The ownership group of the NBA team would guarantee the annual payments to the City and County

In the extreme case of default that requires the ownership group to sell the team, the City and County have first right to the proceeds of the sale of the team after obligations to the NBA are satisfied

The City and County would own the land and the property under the terms of the MOU.

The City and County are protected by the requirement that the investor is responsible for all maintenance and operational costs of the arena, including a requirement to fund a major maintenance and capital investment fund to ensure that the facility’s long-term capital investment needs are met.

These guarantees were not part of previous agreements with other teams and facilities in our city, agreements supported by the Seattle Times editorial board. This deal is unique in providing more long-term protections to the City.

All of these guarantees will mean that the City and County General Funds will not be ‘on the hook’ for the costs of the arena.
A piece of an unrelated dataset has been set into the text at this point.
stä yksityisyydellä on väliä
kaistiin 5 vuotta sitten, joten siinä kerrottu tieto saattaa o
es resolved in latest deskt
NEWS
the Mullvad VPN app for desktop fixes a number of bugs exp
As for the budget challenges faced by the City and County over the past four years, what Riley describes as “the revenues expected that didn’t materialize,” that is a fundamentally different problem. To draw parallels between the two is misleading. The budget challenges faced by the City and County are the result of the longest, deepest recession since the Great Depression. As the economy faltered, revenues dependent on the health of the economy– such as sales tax and business and occupation tax – declined. As we continue into the very weak recovery from the Great Recession, these same revenues are now growing, but they are growing at a very slow pace – a pace that is not sufficient to maintain existing services.

To use the City and County’s General Fund budget challenges as an example of why the arena proposal could ‘leave tax payers on the hook’ is flawed. Under the arena proposal, the investors are responsible for any gap left after base rent and revenues are counted. Unfortunately, the City and the County do not have a similar investor to turn to when General Fund revenues falter. It is because of this that the City and County have had to make budget cuts.

Riley also made the claim on Brock and Salk that the City is still paying off Key Arena even after the departure of the Sonics. This is not true. The Sonics’ departure resulted in payments sufficient to retire the outstanding debt on Key Arena. The Sonics also did not have a non-relocation agreement at that time. Under the current proposal, there would be a binding non-relocation agreement.

In addition to Riley’s comments on the Brock and Salk show, the Seattle Times editorial dated Saturday, June 9, 2012, cites a possibility raised by some that the City and County will purchase the property for $100 million when Mr. Hansen paid a different lower amount. Bruce Ramsey of the Seattle Times also made a similar claim in an editorial conversation on the Times website dated Wednesday, June 13, 2012, and repeated it on the Brock and Salk show later that day.

The Seattle Times editorial writers aren’t getting this one right either. The City will only pay what an independent third-party appraiser says the land is worth. That price is capped at $100 million, but if it is appraised at a lower value, that is what we will pay. That payment goes to the operations and maintenance of the arena, not to Chris Hansen or any other private investor. That payment will be repaid to the City by the arena and its investors, with interest.

Ramsey also acknowledged he had not yet read any of the arena agreement documents, but pledged to do so. I’m glad he has made this commitment and I invite others to review the documents themselves at http://www.seattle.gov/arena.

As Mayor McGinn’s Budget Director, I am not in a position to put the City’s financial health or our General Fund at risk. Since I began working here in 2010, I have been able to advise the mayor on how to close budget shortfalls and ensure that our budgets are in balance. I would not sign off on any deal that would impair our City’s finances or our ability to fund our public services. I’ve given this proposal very close scrutiny and due to the protections included in the agreement, I believe it is worth supporting. It will serve as an important investment in our City while protecting taxpayers and the programs that depend on our General Fund.